Prospects on wheat

Ahmed Abdel-Hafez, Tuesday 24 Oct 2023

The government is working to ensure that Egypt’s stocks of wheat remain topped up, reports Ahmed Abdel-Hafez

Egypt could become a hub for distributing Russian wheat
Egypt could become a hub for distributing Russian wheat


Egypt received 30 per cent more wheat from Russia in the first nine months of 2023 compared to the same period in 2022, the US financial service Bloomberg reported this week.

Egypt’s wheat imports surged by 30 per cent in the first nine months of 2023, reaching 8.34 million tons, with 80 per cent of this amount coming from Russia. This was up from 6.43 million tons during the same period in 2022, according to Bloomberg’s Asharq Business service.

The three leading exporters of wheat to Egypt from January to September 2023 were Russia, Ukraine, and Romania, at 6.65 million tons, 1.11 million tons, and 331,660 tons, respectively.

Imad Al-Saei, an expert on transportation and logistics, said that the government was seeking to diversify Egypt’s sources of wheat as the world’s largest wheat importer. This would not mean that Egypt would entirely forgo Russian wheat, and Russia would not be able to afford the loss of the world’s largest wheat-importer, he said.

Al-Saei said that Egypt could become a hub for distributing Russian wheat in Africa. The advent of winter in Russia and Ukraine meant that the two countries were in a hurry to export their wheat in order to reduce the cost of storing it in silos in the cold weather.

This has been reflected in the 30 per cent increase in Russian wheat exports to Egypt, he explained.

The government has also expanded and upgraded Egypt’s wheat silos. There are now 190, with the larger ones storing 17,000 tons of wheat and the smaller ones storing between 5,000 and 8,000 tons. The new silos can maintain the wheat in good condition for 18 months.

Moscow has been looking at Egypt as a worldwide hub for storing, redistributing, and offloading grains for international companies, Al-Saei noted, adding that it has sent giant wheat cargo vessels to Egyptian ports that can take up to 350,000 tons.

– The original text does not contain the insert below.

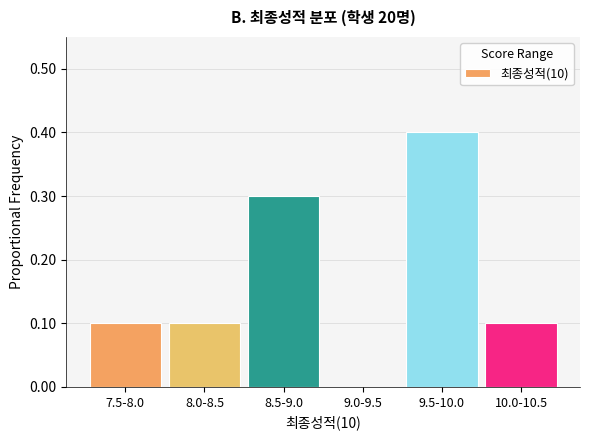

Reading right to left, list all the values displayed in this chart.

10.0-10.5=0.1	9.5-10.0=0.4	9.0-9.5=0.0	8.5-9.0=0.3	8.0-8.5=0.1	7.5-8.0=0.1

On 1 August, the Russian news agency TASS reported that Russian Ambassador to Cairo Georgy Borisenko has said that Moscow and Cairo have designed a system to deliver wheat from Russia to Egypt despite western sanctions against Russia.

Nader Noureldin, a professor of land and water resources at Cairo University, said the price of wheat from Russia and Ukraine was 10 per cent lower than the international market price. Moreover, the proximity of these suppliers to Egypt significantly reduced transportation times, with shipments taking just 10 days to reach Egyptian ports compared to 24 days from the US, 28 days from Argentina, and 15 days from Europe.

In January, tenders to import wheat to Egypt stood at $337 per ton, including costs and shipping. In June, they had reached $229 per ton. In August, the lowest offer came in at $250 per ton, based on delivery on board.

Despite Egypt’s current advantageous position and its increased capabilities at both port and silo levels, Al-Saei believes it will remain challenging to predict the direct economic benefits of this due to the prevailing global economic uncertainty.

This situation necessitates a crisis-management approach that is prepared for potential surprises that may defy global expectations, he said.